When inflation is high, it increases the OCR to make money more expensive.
Arena Williamsis the Labour MP for Manurewa.
OPINION
There was no shortage of relief last week following the Reserve Bank of New Zealand’s (RBNZ) decision to cut the Official Cash Rate to 5.25%. However, this positivity was nowhere to be seen among the Manurewa families who came along to my housing clinic on Friday. For them, the focus was on rents going up and why it’s so hard now to access the foodbanks they rely on in tough times. These people could be forgiven for thinking that whatever good news was out there, it had little to do with them.
And perhaps this mindset is the right one more generally. Interest rates are used in a counter-cyclical way. They are lowered when the economy is weak and raised when it is hitting its capacity and at risk of generating inflation.
Consider low mortgage rates in the 2010s. Those rates are seared into my memory because I started looking for a first home in 2014 and we finally found our two-bedroom place in 2017. But low interest rates then were a sign of a weak economy, rather than a strong one.

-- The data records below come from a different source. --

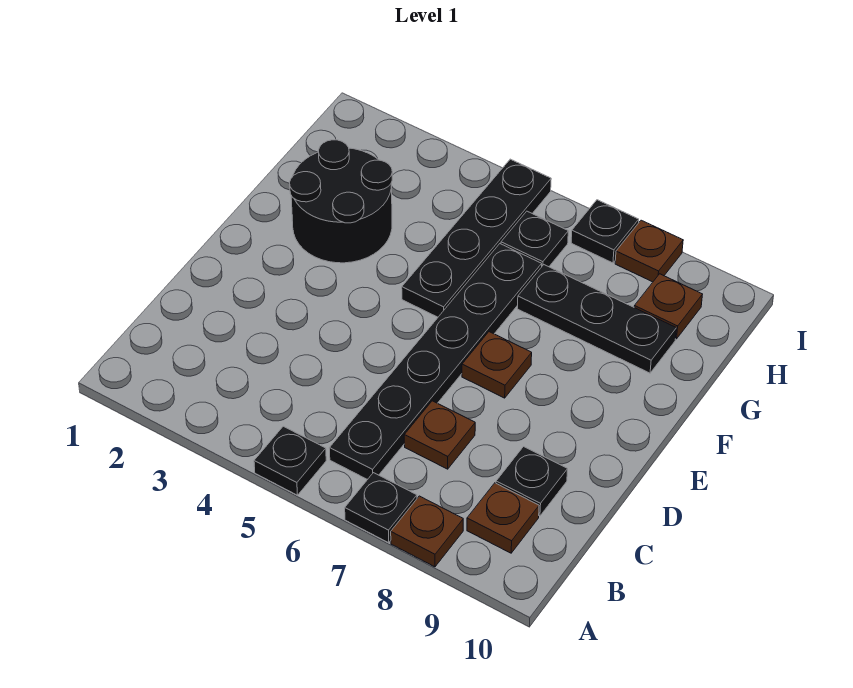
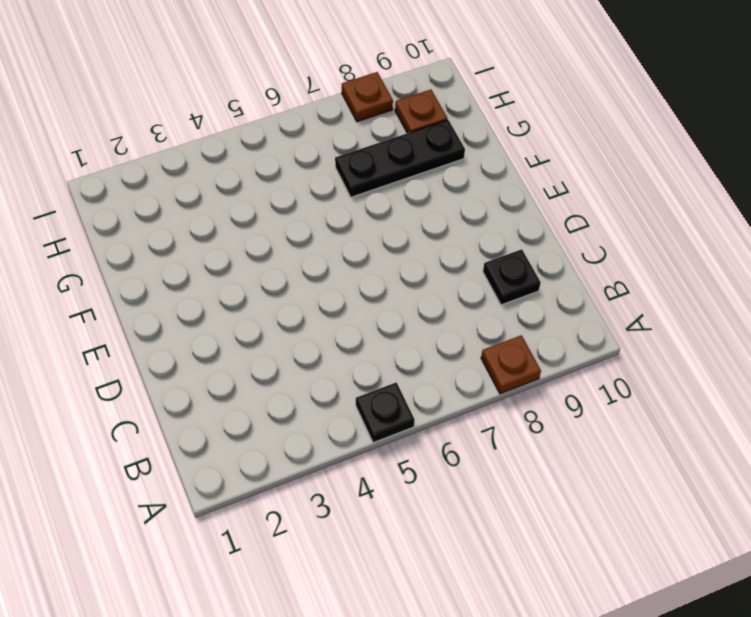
none -> black 1x1 plate [345,473,417,543]
none -> black 1x6 plate [329,244,542,480]
none -> brown 1x1 plate [467,483,539,553]

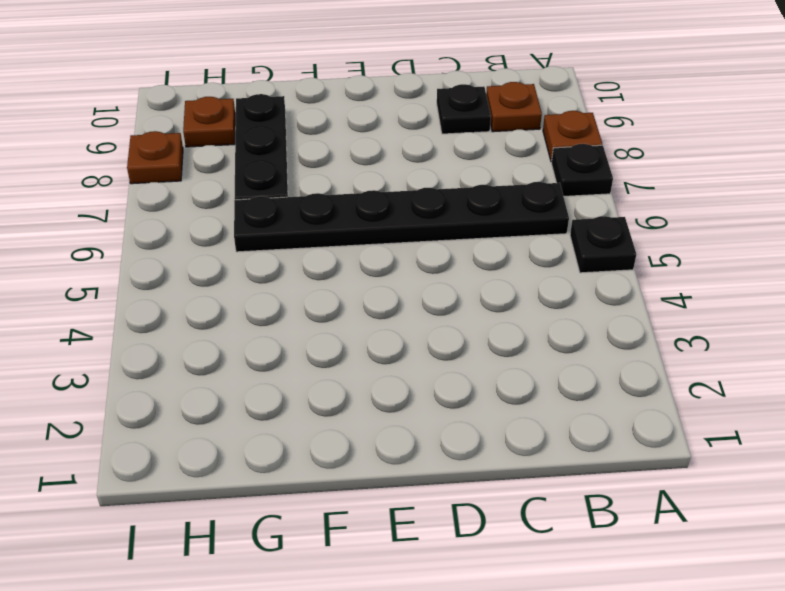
none -> brown 1x1 plate [404,401,475,469]
none -> brown 1x1 plate [462,332,532,398]
none -> black 2x2 round brick [290,140,392,263]

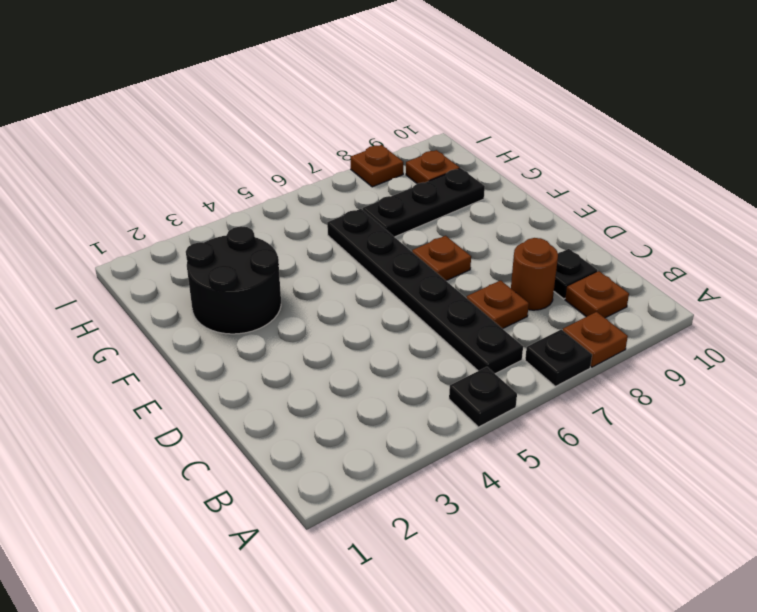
brown 1x1 round brick [511,238,558,310] -> none
none -> black 1x4 plate [402,159,551,317]
none -> black 1x1 plate [501,211,568,267]
none -> black 1x1 plate [571,200,639,263]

We simply hadn’t generated enough momentum for the economy to keep moving along without the assistance of expansionary monetary policy.

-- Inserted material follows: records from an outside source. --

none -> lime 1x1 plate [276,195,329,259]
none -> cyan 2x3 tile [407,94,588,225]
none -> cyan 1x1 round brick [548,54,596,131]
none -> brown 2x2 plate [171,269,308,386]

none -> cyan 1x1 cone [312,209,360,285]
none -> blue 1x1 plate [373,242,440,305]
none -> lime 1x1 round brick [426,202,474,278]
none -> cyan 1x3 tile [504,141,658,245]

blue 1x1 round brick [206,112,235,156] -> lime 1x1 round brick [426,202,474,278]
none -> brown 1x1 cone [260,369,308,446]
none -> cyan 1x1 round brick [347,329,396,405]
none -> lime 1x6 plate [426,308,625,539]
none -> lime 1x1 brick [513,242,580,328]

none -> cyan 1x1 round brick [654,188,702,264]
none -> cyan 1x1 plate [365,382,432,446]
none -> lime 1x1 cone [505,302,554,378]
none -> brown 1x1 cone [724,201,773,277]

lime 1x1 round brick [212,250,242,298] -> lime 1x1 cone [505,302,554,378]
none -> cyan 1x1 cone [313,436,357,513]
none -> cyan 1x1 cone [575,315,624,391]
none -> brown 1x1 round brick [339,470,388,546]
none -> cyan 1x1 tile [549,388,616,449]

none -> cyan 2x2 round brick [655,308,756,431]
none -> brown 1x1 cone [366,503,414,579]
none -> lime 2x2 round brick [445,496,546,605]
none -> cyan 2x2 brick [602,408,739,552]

While a rates cut may be welcome relief for homeowners who have been enduring both high interest rates and elevated inflation, the RBNZ decision also signals deeper concerns for the New Zealand economy.
National MPs attributed the interest rate cut to their “careful and deliberate plan”. This was presumably in the hope that some people had not been paying attention until now.

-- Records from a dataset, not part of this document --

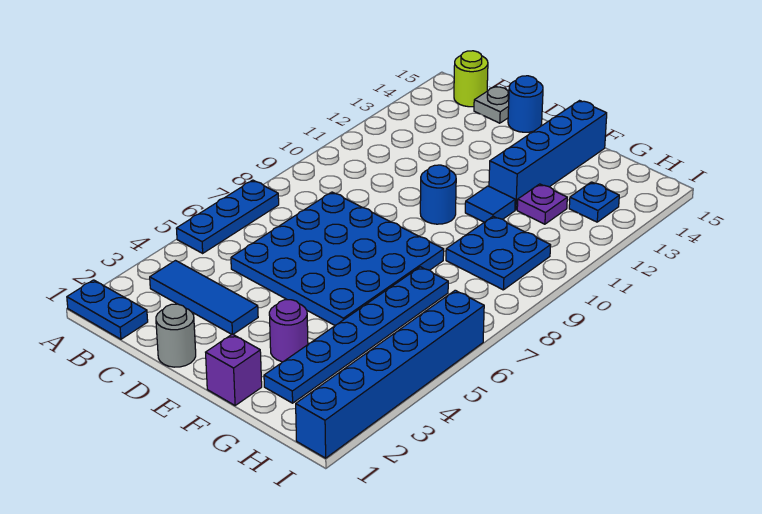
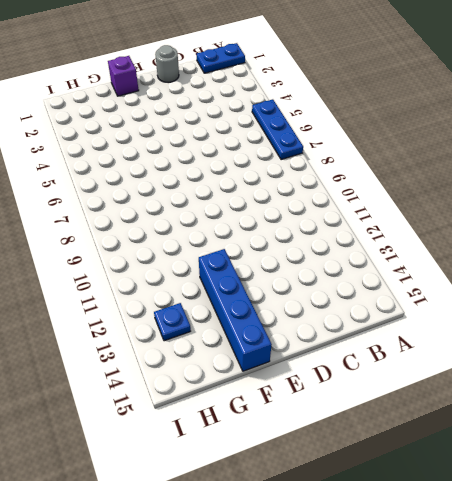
none -> blue 1x3 tile [150,261,258,334]
none -> lime 1x1 round brick [454,51,488,107]
none -> blue 4x4 plate [231,192,444,326]

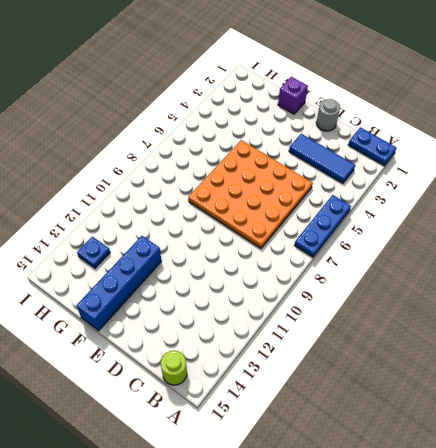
orange 4x4 plate [188,140,313,248] -> blue 4x4 plate [231,192,444,326]
none -> grey 1x1 plate [474,86,509,123]
none -> blue 1x1 round brick [508,76,543,132]
none -> blue 1x1 round brick [420,165,456,224]

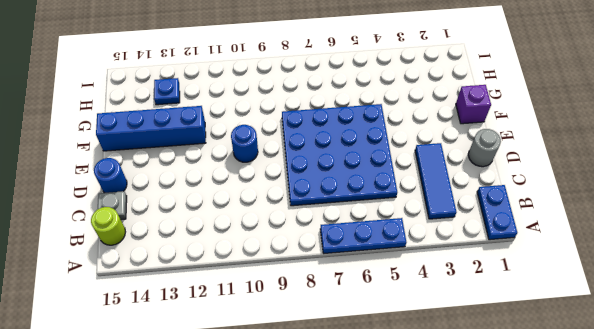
none -> purple 1x1 round brick [269,300,308,362]
none -> blue 1x1 tile [465,186,515,222]
none -> blue 1x6 plate [264,267,448,403]

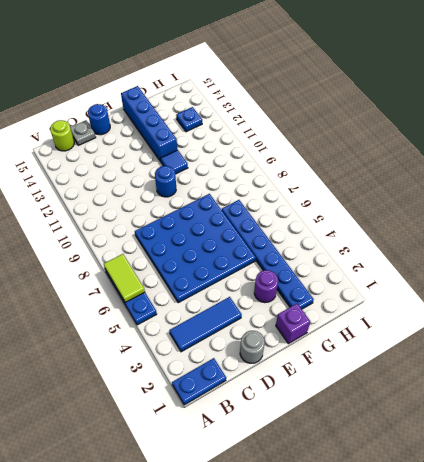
lime 1x2 tile [104,254,145,303] -> none
none -> blue 2x2 plate [446,216,551,290]
none -> purple 1x1 plate [517,184,567,224]
none -> blue 1x6 brick [296,290,484,458]

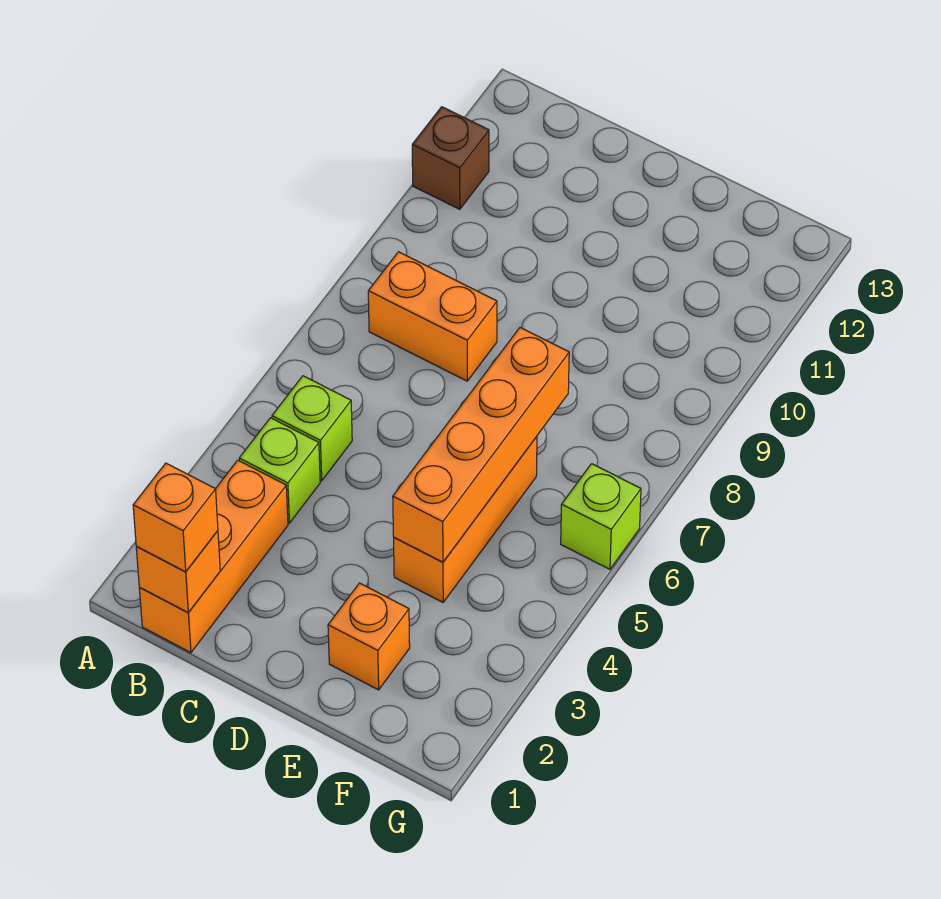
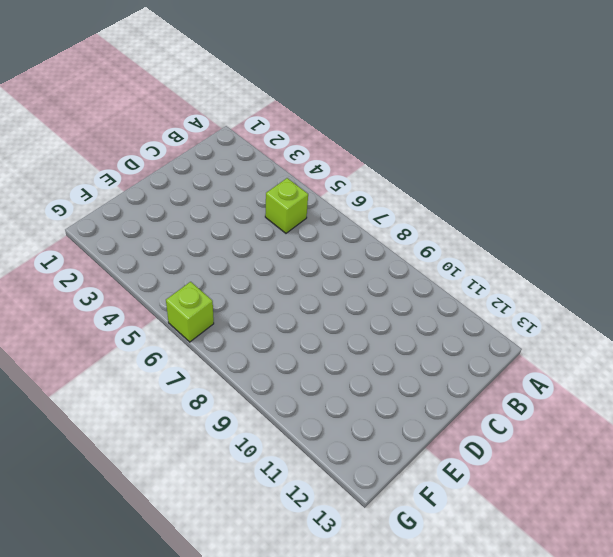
none -> brown 1x1 brick [412,107,489,209]
none -> orange 1x3 brick [139,460,288,653]

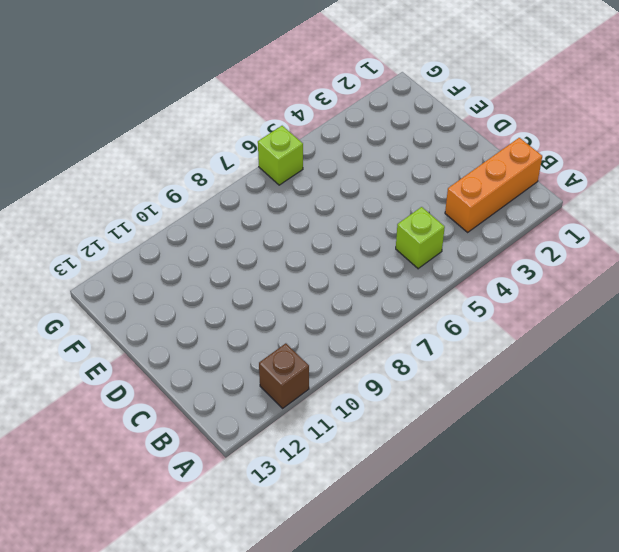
none -> lime 1x1 brick [239,418,320,523]
none -> orange 1x2 brick [368,252,497,381]

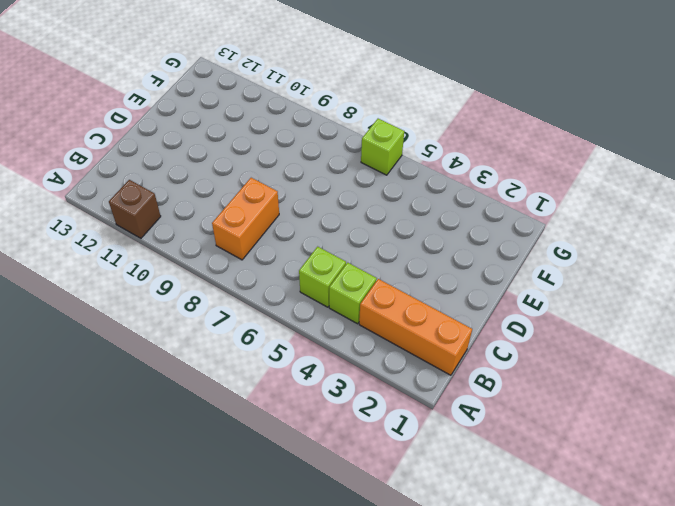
none -> orange 1x1 brick [328,583,410,690]
none -> orange 1x3 brick [394,437,537,602]

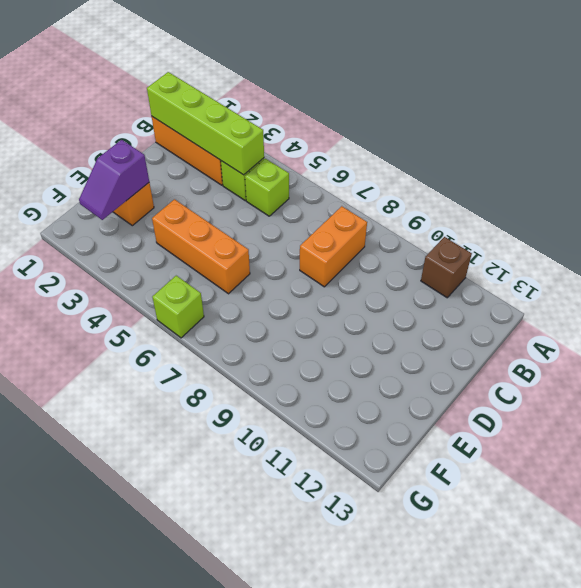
lime 1x4 brick [147,72,264,175] -> orange 1x1 brick [136,531,220,613]
purple 1x2 slope [79,140,149,220] -> none
none -> orange 1x4 brick [393,328,569,562]
none -> orange 1x1 brick [133,463,218,572]

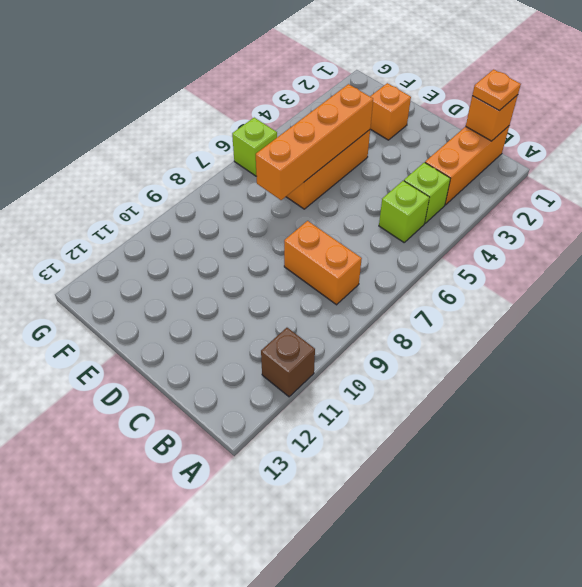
orange 1x1 plate [472,69,521,110] -> orange 1x1 brick [133,463,218,572]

As my friend and Labour finance spokeswoman Barb Edmonds says, core inflation peaked in early 2023 and has been coming down steadily since. A number of quarterly measures of core inflation had been falling fairly consistently since mid-2022.
Christopher Luxon pins this on three actions his Government had taken: changing the RBNZ’s mandate, scrapping Fair Pay Agreements, and bringing back 90-day trials. None of these actions has plausibly contributed to inflation falling any faster.
So if inflation is expected to be back in its target range in the current quarter, broadly in line with what forecasts have been saying for some time, why has the RBNZ moved to cut rates earlier than it had signalled? The reason is that the economy is deteriorating far more quickly than the RBNZ has previously anticipated.
As recently as its May statement, the RBNZ expected reasonable GDP growth of 0.8% over the rest of the year. It is now forecasting GDP to shrink by 0.6% over the same period. Business activity is falling in both manufacturing and in services. Job creation and hours employed numbers and wage growth are all slowing. Business investment is expected to be cut back over the next year and residential investment is falling even faster.
Are these the conditions that warrant a celebratory KFC dinner in the National caucus room? The RBNZ now expects unemployment to peak at 5.4% in mid-2025. That would mean approximately an additional 26,000 people unemployed since the last quarter we have data for and a staggering 75,000 more unemployed people than the low point that we saw in early-2022. Many more will struggle to get the hours they want.
Food prices remain unaffordably high, even if they are not rising as fast. Those Manurewa families who came to see me last week aren’t wrong to feel like the positive economic news stories aren’t about their lives. They are feeling the relentless pressure right now, and it’s not letting up.
In place of a plan for supporting those families through job losses, the National-led Government has resorted to type. Its approach to jobseekers reflects a presumption that the main barrier to work for these people is their own motivation, rather than the unavailability of jobs. A flaw in our economic system has been recast as being the fault of the people that it is failing.
When the Labour Government proposed an income insurance scheme, National derided it as a “jobs tax”. If we had that scheme in place now, those being laid off through no fault of their own would know they were still able to pay rent or the mortgage and grocery bills. They would have been supported to retrain in order to take up opportunities in other industries.
Now that the rainy day has arrived, we know what National’s alternative is – ignore their responsibility for managing the economy and blame the people out of work for the predicament they find themselves in. As Chris Hipkins has said, this is no less than kicking people when they are down.
So what should National be doing? The delays and cancellations of infrastructure projects are exacerbating a construction sector slowdown that has already led to 6000 fewer construction workers in employment.
National’s cost-of-living policies have made little difference to those who truly need the support. Targeted measures such as free prescriptions, school lunches and free or half-price public transport for kids were all cut so National could afford its tax cuts. People struggling to pay the bills should not have to compromise on their children’s schooling or their family’s medication.
For all of National’s rhetoric, they have never had a coherent economic plan. The tactic to date has been to cut taxes, whatever the cost. That is not a strategy. For the thousands of New Zealanders worried about the security of their jobs, the underlying worry is we have a Government that is focused on political management at the expense of economic management.